Detective privado, fazia alguns dias que Fernando vigiava a casa de Sílvia no Linhó, dia e noite. Apesar de cansado, passaria essa tarde no Diogo a tomar uns copos e relaxar. O Salla abria às cinco e fechava à meia-noite, espaço acolhedor, ambiente familiar, os frequentadores quase todos habituais. Fernando vigiava Sílvia por conta do marido, o dr. Ramos, que suspeitava que ela o enganava, tencionava usar o adultério como motivo para o divórcio sem que ela lhe ficasse com os bens, por sinal vultuosos.

Sílvia efectivamente andava com Artur, um funcionário da Câmara, Fernando  já os fotografara a entrar para o Requinte. Pelo Diogo do Salla ficou sabendo que a Sara era amiga comum. Com facilidade, Fernando induziria Sara a marcar um encontro, para saber mais sobre Sílvia, o suficiente para chegar até ela. Marcaram um jantar os três, Sara apresentá-lo-ia como amigo de infância. No dia acordado, no Tulhas, Fernando ao ser apresentado, fingiu um acesso de memória, dizendo ter a impressão de já a ter visto antes com um seu amigo. E descreveu Artur, lançando a cilada. Discreta, Sílvia rodeou o assunto, identificando o amante como seu irmão, sem abrir o jogo.

Fernando lá foi dizendo que o seu maior prazer era fazer amigos e no fim do jantar propôs novo encontro, na Mourisca. Nessa noite, ficou claro que ela estava tensa, bebendo em ritmo mais rápido que ele. Isso não surpreendeu Fernando. Se ela tinha a noção do adultério e frequente discutia com o marido, o seu cliente, era natural que estivesse sob grande tensão. A coisa pareceu descomprimir quando Sílvia começou a questionar Fernando, o que fazia, se era casado, como conhecera Sara, se era frequentador habitual do Salla de Estar. Fernando, sem abrir o jogo, disse que era distribuidor de bebidas, embora o negócio estivesse entregue a um sócio. E arrematou dizendo que continuava nesse trabalho porque até aquela altura não  descobrira  nenhum que o atraísse. O que gostaria mesmo era de viajar e fazer amigos. Casamento, nem pensar, ironizava.

Ela precisava de um amigo, alguém com quem pudesse falar, a ponto de esquecer o conflito interior em que estava metida. Começou a olhar Fernando visivelmente interessada, que nesse momento experimentou o desagradável sentimento de estar a ser traiçoeiro. Sentia-se envolvido por Sílvia, agora, pela sua aparência e inteligência, o que tornava palpitante o seu coração solitário, esquecendo os motivos que o levavam até ela. O interesse agora não era já só profissional.

Álvaro Ramos contratara Fernando por indicação sigilosa de um amigo advogado, para quem ocasionalmente trabalhara. Não há como quem trabalhe sozinho, e com discrição, salientara. O seu suposto trabalho de distribuidor era um bom álibi, pois não podia circular com à vontade se o seu trabalho fosse percebido pelos seus alvos.

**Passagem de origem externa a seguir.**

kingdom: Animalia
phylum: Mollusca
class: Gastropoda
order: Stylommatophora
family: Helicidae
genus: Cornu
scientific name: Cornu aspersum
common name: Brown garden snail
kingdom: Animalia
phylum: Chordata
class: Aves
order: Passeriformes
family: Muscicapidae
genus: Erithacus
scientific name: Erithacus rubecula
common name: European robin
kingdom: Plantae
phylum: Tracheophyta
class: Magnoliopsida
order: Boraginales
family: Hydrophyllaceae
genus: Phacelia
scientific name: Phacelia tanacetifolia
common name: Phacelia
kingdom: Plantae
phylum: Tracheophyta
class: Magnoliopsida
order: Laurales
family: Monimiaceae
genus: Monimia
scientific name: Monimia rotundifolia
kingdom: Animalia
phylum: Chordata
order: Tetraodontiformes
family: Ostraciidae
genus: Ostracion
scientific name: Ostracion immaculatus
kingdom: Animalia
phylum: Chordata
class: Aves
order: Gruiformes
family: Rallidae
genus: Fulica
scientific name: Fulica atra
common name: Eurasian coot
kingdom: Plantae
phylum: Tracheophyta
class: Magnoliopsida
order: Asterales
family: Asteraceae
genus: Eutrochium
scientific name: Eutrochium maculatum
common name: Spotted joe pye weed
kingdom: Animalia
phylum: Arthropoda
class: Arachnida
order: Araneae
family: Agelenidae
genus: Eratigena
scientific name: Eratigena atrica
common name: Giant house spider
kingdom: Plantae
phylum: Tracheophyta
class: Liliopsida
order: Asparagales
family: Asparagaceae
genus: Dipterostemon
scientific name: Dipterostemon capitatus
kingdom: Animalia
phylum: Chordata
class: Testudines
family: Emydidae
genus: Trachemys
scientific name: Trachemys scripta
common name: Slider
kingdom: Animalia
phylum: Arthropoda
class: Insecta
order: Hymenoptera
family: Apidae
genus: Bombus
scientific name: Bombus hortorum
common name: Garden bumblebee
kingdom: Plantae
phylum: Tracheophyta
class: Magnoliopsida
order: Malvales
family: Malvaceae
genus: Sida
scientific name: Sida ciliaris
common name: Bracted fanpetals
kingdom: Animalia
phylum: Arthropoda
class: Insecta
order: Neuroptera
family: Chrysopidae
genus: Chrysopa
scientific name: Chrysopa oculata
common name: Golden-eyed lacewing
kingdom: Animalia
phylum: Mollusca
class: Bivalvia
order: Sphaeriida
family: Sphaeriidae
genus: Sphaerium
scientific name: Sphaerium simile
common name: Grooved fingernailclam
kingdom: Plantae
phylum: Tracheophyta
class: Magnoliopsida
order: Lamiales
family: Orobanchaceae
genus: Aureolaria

Sílvia também começou a demonstrar interesse por Fernando. Ela mesma tomou a iniciativa de lhe telefonar. Estava só e queria falar. Ele perguntou por que não se encontravam pessoalmente, ela concordou, mas pediu que fossem para lugar discreto, Fernando concordou, sem pedir explicação. Sorriu intimamente quando ela mencionou o Salla, mas ali era o seu poiso habitual, conhecia opções mais afastadas. Encontraram-se na praia, e o clima de romance logo se estabeleceu, ao início fisicamente contido e titubeante, sem perguntas, como se cada um soubesse os passos a dar. Amaram-se enfim no Hotel Miramonte, revelando o que lhes ia nos corações. Quando se despediram, Sílvia finalmente se abriu e contou que tinha um amante, um homem de personalidade forte, um homem que sempre fazia o que queria, e que era casada. Mas não revelou nomes, nem Fernando perguntou, disfarçando saber tratar-se de Artur e de Álvaro. Precisava manter a relação com Sílvia, quanto mais não fosse, por motivos profissionais. Aceitou a pretensa novidade, enquanto ela se mostrava carinhosa e amiga. Movido por um ímpeto, ganhou coragem e dias mais tarde, durante novo encontro no hotel, perguntou-lhe pelo relacionamento com o marido e o amante. Ela sorriu levemente, inicialmente não respondeu, ele não insistiu. A pergunta fora feita, era esperar que encontrasse o momento para responder.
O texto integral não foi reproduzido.